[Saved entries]

--------------------

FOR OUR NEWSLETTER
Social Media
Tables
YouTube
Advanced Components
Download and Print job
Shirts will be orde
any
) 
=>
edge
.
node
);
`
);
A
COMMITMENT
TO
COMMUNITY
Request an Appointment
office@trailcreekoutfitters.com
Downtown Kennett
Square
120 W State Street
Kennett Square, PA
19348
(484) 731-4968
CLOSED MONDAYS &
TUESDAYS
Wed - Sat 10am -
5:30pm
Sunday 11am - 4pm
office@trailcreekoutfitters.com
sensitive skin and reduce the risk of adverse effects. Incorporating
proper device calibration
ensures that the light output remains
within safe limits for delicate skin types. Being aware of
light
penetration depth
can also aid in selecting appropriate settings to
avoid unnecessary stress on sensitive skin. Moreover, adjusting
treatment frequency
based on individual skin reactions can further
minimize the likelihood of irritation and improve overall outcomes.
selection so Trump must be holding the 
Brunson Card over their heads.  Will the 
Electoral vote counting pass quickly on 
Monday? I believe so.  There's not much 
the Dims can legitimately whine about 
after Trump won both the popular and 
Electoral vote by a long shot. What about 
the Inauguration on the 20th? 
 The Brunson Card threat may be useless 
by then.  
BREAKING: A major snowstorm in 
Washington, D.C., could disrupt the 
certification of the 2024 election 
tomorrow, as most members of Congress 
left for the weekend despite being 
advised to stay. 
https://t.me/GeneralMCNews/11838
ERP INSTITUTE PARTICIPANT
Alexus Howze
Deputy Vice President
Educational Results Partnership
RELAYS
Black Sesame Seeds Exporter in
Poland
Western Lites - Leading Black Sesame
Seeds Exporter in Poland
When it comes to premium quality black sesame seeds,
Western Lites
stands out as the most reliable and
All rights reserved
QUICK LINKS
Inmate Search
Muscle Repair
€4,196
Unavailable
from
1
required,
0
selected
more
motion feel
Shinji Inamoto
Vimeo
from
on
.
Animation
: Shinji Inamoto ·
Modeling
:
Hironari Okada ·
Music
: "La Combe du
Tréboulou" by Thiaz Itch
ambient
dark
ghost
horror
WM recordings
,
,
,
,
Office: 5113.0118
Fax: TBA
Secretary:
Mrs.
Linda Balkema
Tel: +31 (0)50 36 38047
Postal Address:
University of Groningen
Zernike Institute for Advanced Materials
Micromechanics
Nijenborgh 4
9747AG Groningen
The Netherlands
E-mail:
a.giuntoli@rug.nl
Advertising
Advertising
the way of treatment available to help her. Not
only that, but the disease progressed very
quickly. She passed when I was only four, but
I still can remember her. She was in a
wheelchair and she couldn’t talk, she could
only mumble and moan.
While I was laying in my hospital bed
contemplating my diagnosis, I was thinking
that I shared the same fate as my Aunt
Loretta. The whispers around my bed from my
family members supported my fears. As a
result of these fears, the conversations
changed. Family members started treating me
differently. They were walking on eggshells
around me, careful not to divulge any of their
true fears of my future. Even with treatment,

--------------------

▶ **REQUIRED ACTION**
Please reproduce, exactly as they appear above, the lines from the line containing "Shirts will be orde" up to and including the line containing "the Dims can legitimately whine about".

▶ **OUTPUT OF THE TASK**
Shirts will be orde
any
) 
=>
edge
.
node
);
`
);
A
COMMITMENT
TO
COMMUNITY
Request an Appointment
office@trailcreekoutfitters.com
Downtown Kennett
Square
120 W State Street
Kennett Square, PA
19348
(484) 731-4968
CLOSED MONDAYS &
TUESDAYS
Wed - Sat 10am -
5:30pm
Sunday 11am - 4pm
office@trailcreekoutfitters.com
sensitive skin and reduce the risk of adverse effects. Incorporating
proper device calibration
ensures that the light output remains
within safe limits for delicate skin types. Being aware of
light
penetration depth
can also aid in selecting appropriate settings to
avoid unnecessary stress on sensitive skin. Moreover, adjusting
treatment frequency
based on individual skin reactions can further
minimize the likelihood of irritation and improve overall outcomes.
selection so Trump must be holding the 
Brunson Card over their heads.  Will the 
Electoral vote counting pass quickly on 
Monday? I believe so.  There's not much 
the Dims can legitimately whine about 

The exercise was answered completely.